* EXTRACTED TEXT *

Schematic view of the FIMS-SPEAR optical path from Korpela et al. 2003, SPIE, 4854, 665, re-printed with the permission of the publisher (SPIE) and first author (E. Korpela). See below for full reference and author list.
Spectral Channels
The two spectral channels are as the short-wavelength S-band (λλ 900 – 1175 Å) and the long-wavelength L-band (λλ 1335 – 1750 Å), with a spectral resolving power of about λ/Δλ=550 in both bands. The bands were chosen to include astrophysically-important emission lines from abundant ionic species while avoiding contamination by the intense H I λ1216Å and O I λ1304Å geocoronal lines. Each channel consists of a collecting mirror feeding a shutter-slit unit, a diffraction grating, and a detector. Each channel uses identically configured 5x8 cm2 elements in the same geometric configuration and shares the same slit and detector focal plane.
Optical system
The two-element f/2.2 optical system has an off-axis parabolic-cylinder collecting mirror that focuses plane-parallel light to a slit. Cylindrical radiation from the slit then strikes a constant-ruled grating with an elliptical figure that corrects on-axis aberrations to the third order. Diffracted light is imaged as a spectrum on a planar position sensitive photon counting detector. Radiation from off-plane angles is imaged along the detector perpendicular to the dispersion plane, analogous to a slit-imaging spectrograph. The cylindrical-source scheme doubles the usable imaging angle in comparison with classical point-source spectrographs, a determining factor for diffuse source sensitivity.

* RECORD EXTRACTS *
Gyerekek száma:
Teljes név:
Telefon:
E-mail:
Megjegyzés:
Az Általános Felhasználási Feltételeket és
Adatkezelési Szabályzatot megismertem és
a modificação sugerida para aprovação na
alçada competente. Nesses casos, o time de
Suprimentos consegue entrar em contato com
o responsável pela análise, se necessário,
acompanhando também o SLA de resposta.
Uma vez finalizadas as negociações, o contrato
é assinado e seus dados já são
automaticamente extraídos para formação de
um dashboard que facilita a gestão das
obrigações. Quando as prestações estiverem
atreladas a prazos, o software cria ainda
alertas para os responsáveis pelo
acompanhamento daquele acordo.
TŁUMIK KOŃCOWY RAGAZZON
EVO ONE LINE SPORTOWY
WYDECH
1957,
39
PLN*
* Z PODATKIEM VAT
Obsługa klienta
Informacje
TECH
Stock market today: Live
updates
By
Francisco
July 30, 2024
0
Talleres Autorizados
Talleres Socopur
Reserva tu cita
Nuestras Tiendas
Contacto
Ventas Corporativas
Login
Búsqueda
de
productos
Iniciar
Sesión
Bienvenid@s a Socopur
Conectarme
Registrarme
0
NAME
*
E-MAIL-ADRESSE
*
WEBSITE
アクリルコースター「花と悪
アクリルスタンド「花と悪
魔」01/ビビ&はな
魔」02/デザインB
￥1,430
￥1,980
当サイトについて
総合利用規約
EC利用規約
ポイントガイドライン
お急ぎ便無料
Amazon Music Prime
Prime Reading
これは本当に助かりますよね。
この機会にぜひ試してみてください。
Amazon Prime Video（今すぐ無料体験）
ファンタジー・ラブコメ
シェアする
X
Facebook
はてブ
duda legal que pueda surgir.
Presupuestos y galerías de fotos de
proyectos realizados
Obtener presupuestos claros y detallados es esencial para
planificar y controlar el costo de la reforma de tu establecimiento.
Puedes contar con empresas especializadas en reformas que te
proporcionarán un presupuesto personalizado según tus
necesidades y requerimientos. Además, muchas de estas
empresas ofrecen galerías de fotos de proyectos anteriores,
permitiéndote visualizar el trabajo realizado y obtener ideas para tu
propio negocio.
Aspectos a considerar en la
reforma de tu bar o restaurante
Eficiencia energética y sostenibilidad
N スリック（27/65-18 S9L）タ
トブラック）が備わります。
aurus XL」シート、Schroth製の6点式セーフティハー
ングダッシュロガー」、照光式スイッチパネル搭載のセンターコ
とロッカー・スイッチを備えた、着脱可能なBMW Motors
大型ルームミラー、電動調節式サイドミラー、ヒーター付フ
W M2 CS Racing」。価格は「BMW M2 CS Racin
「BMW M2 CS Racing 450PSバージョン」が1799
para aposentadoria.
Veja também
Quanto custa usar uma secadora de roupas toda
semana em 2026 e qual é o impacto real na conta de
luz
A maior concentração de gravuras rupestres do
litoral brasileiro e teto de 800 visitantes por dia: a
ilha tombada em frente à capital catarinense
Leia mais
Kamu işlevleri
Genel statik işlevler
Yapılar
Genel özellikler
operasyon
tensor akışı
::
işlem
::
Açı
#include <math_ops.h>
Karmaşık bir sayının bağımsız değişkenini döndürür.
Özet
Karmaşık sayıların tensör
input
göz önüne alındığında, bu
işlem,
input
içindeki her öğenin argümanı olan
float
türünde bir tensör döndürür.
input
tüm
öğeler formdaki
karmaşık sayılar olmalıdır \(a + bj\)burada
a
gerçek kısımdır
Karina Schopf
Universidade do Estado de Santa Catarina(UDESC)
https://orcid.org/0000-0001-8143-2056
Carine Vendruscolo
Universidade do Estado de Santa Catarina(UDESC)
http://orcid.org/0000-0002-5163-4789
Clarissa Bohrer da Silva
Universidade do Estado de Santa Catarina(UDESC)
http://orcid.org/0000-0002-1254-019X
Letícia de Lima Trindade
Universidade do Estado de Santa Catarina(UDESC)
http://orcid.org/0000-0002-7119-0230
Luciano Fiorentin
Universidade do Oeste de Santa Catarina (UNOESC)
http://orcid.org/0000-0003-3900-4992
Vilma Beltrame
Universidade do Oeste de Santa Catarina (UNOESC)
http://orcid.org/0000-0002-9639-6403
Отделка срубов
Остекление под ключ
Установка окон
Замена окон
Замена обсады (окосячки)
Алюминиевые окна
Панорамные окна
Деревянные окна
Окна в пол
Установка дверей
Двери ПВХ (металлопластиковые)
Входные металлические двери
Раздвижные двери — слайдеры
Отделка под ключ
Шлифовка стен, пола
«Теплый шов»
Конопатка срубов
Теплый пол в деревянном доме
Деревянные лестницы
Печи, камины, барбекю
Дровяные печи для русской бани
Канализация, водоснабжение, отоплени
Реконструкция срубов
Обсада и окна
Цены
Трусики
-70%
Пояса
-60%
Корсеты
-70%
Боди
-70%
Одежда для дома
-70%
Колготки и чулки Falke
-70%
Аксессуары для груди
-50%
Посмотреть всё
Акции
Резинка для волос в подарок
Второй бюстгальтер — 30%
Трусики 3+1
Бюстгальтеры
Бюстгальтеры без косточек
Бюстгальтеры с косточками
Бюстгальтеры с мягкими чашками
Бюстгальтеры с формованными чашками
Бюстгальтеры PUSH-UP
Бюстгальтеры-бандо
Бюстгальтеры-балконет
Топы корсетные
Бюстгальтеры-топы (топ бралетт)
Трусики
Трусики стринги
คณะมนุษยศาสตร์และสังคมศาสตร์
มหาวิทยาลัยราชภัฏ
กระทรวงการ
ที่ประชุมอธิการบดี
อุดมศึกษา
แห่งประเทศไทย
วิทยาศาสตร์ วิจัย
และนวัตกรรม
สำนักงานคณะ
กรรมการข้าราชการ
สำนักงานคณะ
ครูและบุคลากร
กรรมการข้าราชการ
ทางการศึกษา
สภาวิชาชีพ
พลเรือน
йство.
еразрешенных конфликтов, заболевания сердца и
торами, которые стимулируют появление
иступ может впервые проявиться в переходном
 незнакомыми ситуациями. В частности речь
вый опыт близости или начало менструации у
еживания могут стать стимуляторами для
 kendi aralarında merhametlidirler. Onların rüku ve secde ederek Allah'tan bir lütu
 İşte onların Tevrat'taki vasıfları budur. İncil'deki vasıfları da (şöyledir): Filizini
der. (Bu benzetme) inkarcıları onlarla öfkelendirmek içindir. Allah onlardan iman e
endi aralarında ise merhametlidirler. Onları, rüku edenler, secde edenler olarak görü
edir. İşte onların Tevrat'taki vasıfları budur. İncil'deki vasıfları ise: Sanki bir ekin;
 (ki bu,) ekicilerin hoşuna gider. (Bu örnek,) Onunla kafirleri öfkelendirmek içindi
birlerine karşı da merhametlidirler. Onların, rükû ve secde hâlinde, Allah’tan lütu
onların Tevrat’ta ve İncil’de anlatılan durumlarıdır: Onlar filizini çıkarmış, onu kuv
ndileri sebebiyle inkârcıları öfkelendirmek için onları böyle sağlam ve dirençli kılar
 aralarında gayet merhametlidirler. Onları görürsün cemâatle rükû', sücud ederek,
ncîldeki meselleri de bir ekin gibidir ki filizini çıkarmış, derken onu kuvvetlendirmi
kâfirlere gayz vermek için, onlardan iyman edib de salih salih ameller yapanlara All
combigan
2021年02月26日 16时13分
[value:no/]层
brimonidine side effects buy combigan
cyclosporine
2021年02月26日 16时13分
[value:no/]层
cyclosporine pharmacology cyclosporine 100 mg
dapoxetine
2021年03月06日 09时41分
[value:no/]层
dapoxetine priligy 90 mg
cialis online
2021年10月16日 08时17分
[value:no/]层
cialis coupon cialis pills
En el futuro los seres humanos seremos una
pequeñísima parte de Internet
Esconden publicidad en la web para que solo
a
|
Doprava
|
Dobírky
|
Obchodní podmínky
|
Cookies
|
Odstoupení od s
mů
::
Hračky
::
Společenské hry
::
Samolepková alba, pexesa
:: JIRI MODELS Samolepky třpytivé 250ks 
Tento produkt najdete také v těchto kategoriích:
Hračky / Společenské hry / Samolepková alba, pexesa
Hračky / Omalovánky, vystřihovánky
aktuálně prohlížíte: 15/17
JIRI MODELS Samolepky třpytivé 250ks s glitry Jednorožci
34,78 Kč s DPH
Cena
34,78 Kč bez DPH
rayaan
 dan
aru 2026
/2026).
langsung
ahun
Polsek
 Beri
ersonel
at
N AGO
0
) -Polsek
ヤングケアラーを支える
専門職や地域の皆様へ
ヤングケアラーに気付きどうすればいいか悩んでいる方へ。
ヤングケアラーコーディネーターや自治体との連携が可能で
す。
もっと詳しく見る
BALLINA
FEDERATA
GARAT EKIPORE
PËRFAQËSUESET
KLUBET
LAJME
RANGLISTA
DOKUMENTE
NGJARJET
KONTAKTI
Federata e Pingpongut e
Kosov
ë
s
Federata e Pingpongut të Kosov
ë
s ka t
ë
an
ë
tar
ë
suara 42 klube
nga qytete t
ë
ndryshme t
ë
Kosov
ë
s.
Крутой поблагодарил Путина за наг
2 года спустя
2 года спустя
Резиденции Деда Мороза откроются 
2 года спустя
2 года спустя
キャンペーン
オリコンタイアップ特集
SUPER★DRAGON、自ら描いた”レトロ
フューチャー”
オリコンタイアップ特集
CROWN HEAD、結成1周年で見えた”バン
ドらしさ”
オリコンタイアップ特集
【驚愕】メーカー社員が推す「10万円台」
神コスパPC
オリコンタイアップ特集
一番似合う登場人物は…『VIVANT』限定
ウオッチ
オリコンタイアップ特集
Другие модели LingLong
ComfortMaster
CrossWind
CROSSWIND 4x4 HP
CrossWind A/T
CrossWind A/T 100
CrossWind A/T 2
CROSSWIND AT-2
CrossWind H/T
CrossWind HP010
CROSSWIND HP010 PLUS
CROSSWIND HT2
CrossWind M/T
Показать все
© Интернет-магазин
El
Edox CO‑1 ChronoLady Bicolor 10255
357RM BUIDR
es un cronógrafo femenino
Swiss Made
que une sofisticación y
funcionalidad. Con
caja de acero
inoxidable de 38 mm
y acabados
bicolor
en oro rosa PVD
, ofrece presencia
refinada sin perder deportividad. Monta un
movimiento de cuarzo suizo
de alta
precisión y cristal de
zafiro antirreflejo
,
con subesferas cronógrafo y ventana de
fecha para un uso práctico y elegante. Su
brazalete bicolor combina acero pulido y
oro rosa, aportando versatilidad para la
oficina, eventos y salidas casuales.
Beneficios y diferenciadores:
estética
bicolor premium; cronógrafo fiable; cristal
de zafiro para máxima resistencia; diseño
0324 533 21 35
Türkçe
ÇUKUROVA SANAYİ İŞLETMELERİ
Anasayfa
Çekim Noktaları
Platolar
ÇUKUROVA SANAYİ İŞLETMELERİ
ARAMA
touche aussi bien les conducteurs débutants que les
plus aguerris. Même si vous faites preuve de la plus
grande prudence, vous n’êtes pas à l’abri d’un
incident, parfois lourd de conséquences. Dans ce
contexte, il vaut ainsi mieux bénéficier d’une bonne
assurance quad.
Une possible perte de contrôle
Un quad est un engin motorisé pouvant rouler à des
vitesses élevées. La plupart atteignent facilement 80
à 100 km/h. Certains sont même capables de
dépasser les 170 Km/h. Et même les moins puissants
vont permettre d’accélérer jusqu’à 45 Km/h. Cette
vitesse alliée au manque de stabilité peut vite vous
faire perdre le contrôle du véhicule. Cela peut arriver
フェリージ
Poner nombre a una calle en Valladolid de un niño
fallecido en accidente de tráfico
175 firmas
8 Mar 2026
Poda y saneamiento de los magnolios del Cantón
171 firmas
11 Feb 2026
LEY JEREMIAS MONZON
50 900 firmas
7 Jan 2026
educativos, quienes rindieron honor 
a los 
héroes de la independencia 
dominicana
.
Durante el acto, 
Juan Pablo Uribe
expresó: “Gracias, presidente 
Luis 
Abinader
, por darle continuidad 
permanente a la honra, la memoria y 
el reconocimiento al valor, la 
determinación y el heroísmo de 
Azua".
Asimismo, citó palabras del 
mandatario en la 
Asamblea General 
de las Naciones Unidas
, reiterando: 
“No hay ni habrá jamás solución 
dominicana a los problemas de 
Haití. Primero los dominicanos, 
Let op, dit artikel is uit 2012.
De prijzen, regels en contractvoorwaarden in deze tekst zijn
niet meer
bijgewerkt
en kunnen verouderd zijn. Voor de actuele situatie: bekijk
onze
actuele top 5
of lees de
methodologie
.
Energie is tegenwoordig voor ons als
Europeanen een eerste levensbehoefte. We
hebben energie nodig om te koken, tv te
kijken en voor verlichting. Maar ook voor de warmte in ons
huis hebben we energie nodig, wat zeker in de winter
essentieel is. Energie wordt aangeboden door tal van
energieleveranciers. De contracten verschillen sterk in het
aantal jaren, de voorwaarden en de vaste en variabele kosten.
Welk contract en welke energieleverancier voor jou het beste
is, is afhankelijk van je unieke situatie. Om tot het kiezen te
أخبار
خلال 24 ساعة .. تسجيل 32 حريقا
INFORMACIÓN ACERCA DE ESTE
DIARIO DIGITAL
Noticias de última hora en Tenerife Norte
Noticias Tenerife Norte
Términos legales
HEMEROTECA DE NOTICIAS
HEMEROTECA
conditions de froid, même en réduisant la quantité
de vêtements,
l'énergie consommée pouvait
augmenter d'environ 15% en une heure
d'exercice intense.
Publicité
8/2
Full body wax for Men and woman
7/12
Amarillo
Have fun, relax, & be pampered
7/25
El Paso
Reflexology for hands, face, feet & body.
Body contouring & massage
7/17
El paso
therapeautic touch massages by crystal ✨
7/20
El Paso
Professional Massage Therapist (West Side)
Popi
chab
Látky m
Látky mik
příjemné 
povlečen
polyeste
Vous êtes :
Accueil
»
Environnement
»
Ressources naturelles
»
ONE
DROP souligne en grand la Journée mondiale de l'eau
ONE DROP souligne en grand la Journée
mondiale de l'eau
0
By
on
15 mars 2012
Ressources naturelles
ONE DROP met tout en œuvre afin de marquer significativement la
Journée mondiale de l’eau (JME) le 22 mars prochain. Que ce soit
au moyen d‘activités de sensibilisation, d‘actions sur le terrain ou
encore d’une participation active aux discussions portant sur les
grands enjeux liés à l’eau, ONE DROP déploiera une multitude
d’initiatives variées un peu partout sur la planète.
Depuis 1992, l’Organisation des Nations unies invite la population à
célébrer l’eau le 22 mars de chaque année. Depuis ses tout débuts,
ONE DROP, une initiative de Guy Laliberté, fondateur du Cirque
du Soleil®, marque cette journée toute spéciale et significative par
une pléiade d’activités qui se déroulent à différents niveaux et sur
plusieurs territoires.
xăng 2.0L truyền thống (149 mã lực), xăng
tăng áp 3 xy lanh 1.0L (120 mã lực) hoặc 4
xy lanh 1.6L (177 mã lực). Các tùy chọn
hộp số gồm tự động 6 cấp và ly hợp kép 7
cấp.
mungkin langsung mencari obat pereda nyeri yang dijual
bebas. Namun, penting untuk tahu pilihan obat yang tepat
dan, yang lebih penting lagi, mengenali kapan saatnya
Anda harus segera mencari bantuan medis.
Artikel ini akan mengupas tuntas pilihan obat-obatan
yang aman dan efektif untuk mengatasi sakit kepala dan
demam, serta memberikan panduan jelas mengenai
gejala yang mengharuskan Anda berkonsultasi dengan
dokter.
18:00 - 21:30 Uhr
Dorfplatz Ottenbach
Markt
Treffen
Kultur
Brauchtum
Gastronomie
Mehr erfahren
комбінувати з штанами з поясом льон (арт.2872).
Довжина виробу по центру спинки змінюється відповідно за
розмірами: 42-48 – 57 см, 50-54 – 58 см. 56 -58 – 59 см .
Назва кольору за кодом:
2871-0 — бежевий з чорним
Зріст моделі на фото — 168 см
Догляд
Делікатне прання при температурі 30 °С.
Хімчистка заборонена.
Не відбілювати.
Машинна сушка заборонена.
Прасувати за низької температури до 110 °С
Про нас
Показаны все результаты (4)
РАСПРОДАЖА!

* PROBLEMS TO WORK ON *
1. Repeat the FIMS-SPEAR text between "Schematic view of" and "and author list.", inclusive, and swap "permission" for "consent".
2. Decide whether each statement agrees with the FIMS-SPEAR text, answering yes or no and quoting the words that settle it. (a) The L-band spans 1335 to 1750 Å. (b) The two channels use separate detector focal planes. (c) The grating corrects on-axis aberrations to the fifth order.

* ANSWERS FOR EACH ITEM *
1.
Schematic view of the FIMS-SPEAR optical path from Korpela et al. 2003, SPIE, 4854, 665, re-printed with the consent of the publisher (SPIE) and first author (E. Korpela). See below for full reference and author list.

2.
(a) Yes: "the long-wavelength L-band (λλ 1335 – 1750 Å)"
(b) No: "shares the same slit and detector focal plane"
(c) No: "corrects on-axis aberrations to the third order"